First, the virus was diluted to 10⁹ by mixing 0.3 mL of virus substance plus 2.7 mL of EM. Then, 0.3 mL of the mixture was taken and put in vials plus 2.7-mL EM, with slow shaking. A similar process was performed for up to the ninth dilution. The antivirus test was started by taking 0.1 mL of each virus dilution in a 96-well microplate. Each dilution was repeated in five microplate wells by the determination of the sample size. In each well, 0.3 mL of 0.05% QLCs and 0.1 mL of EM contained FBS 10% and polyethylene glycol 3% were used.

The control wells consisted of three groups: one group as a negative control, free from virus, a positive control, with a virus at 10⁻¹ dilution, and a bioactive control with virus at dilution 10⁻¹ with AEI 0.05.

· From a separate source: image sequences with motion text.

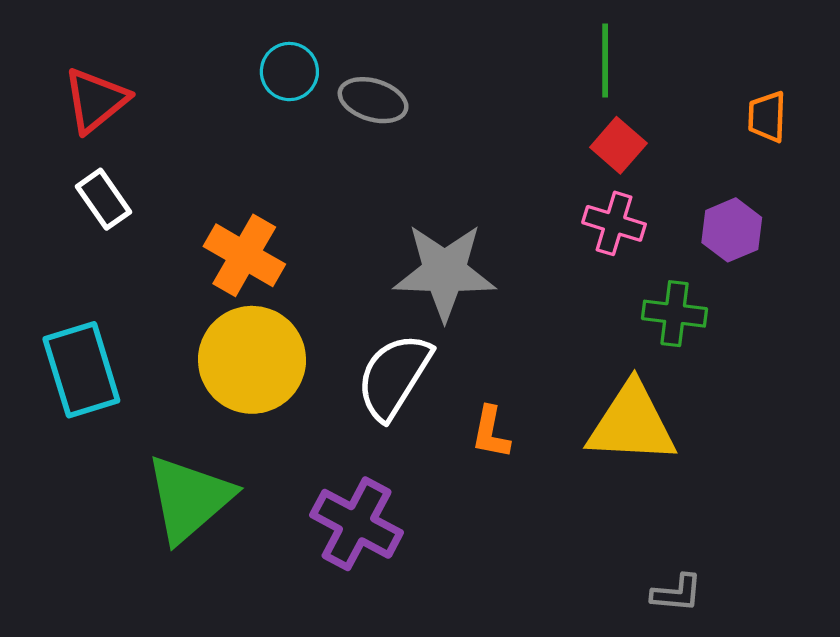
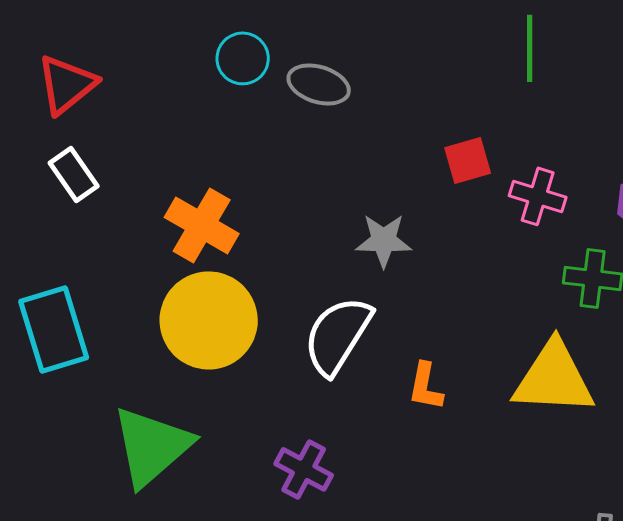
red square: (618, 145) -> (468, 160), moved, turned 33
gray star: (445, 272) -> (384, 240), size x0.6
purple cross: (357, 524) -> (304, 469), size x0.7

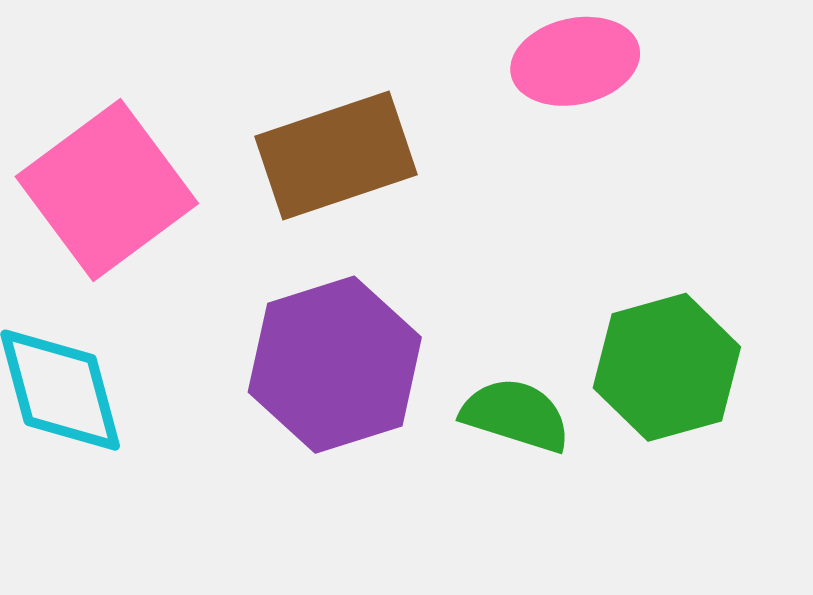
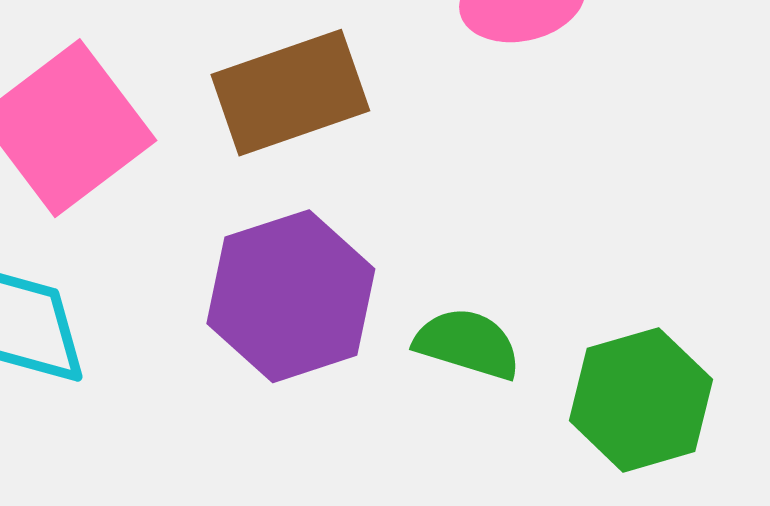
green hexagon: (667, 367) -> (641, 400), moved

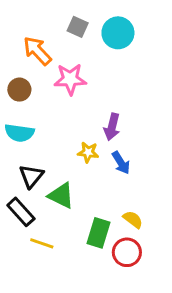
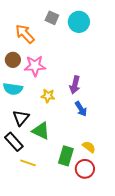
pink star: (70, 79) -> (35, 66), moved
yellow star: (88, 152) -> (48, 96), moved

In the last stage, all stocks were as follows; 0.1 mL of all test materials ranging from dilute viral substances to QLC and CK cultures and all EM, as well as 10% FBS and PEG, were taken and dropped to a 10 mL tube containing thioglycolate broth (Merck catalog number: 116761) to test for contamination. Then incubation was performed in a CO₂ incubator at 37°C for 24 h. Then, an assessment of the antivirus activity was performed by starting with the examination of all nutrient broth in the tube. If the tube test was free from contamination, the assessment continued. Antivirus assessment consisted of assessment of the positive control and negative control first followed by the examination of each well for a cytopathogenic effect (CPE) using an inverted microscope (Leica catalog number: DM IL LED) at 10×, 20×, and 40× magnification.¹⁵ The examination technique for each microplate well and the CPE criteria are shown in Table 1.

Statistical analysis

Statistical tests were performed using the probit analysis method for each virus dilution at which 50% antivirus activity was obtained for QLCs of 0.05% dilution, with a significance of α = 0.05. The statistical analysis was executed using the Statistical Package for the Social Sciences 24.0 software (IBM Corp., NY, USA).